### PROVIDED RECORDS
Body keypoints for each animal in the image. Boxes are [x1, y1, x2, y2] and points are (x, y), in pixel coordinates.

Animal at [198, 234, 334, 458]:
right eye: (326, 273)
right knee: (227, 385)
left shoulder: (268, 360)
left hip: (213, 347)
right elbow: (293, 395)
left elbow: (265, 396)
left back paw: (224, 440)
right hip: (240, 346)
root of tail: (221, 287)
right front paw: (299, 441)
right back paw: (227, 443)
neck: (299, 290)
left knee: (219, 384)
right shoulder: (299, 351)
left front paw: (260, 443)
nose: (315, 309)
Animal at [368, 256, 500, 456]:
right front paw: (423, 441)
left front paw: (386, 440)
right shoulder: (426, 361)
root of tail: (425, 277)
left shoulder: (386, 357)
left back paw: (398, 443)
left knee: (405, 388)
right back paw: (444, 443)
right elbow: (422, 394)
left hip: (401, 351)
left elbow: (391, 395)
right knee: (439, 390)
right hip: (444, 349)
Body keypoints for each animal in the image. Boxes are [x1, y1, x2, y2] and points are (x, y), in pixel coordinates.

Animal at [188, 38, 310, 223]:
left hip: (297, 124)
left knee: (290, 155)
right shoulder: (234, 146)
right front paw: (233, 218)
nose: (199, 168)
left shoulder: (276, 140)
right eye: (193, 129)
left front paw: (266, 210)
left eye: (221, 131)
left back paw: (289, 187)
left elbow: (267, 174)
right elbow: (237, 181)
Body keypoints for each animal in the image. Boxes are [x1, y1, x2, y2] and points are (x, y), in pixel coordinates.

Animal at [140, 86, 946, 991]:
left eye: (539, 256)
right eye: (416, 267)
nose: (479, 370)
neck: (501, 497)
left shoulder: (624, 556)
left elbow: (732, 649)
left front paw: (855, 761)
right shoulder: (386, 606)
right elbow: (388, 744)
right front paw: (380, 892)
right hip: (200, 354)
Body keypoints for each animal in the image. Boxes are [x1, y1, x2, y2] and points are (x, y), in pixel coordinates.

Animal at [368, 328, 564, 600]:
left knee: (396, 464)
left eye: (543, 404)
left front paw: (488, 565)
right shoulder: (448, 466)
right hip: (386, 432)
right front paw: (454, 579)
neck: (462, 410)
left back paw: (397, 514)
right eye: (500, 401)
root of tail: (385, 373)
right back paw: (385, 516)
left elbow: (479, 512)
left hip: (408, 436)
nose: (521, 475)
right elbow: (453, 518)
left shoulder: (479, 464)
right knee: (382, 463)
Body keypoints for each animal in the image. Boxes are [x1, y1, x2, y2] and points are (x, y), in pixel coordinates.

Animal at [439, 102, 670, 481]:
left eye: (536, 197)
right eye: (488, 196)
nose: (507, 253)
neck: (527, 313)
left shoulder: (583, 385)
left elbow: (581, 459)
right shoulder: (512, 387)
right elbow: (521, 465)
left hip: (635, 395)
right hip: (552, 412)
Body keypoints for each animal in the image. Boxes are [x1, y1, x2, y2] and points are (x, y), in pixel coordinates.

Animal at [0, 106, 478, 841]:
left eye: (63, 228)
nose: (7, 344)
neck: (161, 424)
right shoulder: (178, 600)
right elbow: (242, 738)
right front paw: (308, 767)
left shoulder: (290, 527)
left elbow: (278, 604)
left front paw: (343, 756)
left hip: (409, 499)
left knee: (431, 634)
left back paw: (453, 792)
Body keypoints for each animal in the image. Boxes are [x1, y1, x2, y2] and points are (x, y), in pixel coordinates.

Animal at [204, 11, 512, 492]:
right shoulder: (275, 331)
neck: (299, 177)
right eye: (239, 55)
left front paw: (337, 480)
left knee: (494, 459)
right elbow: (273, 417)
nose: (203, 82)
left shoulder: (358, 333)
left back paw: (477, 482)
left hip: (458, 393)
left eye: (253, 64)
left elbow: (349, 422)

### ABOUT THIS EXERCISE
Could you retype exactly the lines above, starting at the line that contains "left hip: (408, 436)" and ending at the line that contains "right elbow: (521, 465)", and nothing more?

### ANSWER AREA
left hip: (408, 436)
nose: (521, 475)
right elbow: (453, 518)
left shoulder: (479, 464)
right knee: (382, 463)
Body keypoints for each animal in the image. Boxes are [x1, y1, x2, y2] and points are (x, y), in pixel coordinates.

Animal at [439, 102, 670, 481]:
left eye: (536, 197)
right eye: (488, 196)
nose: (507, 253)
neck: (527, 313)
left shoulder: (583, 385)
left elbow: (581, 459)
right shoulder: (512, 387)
right elbow: (521, 465)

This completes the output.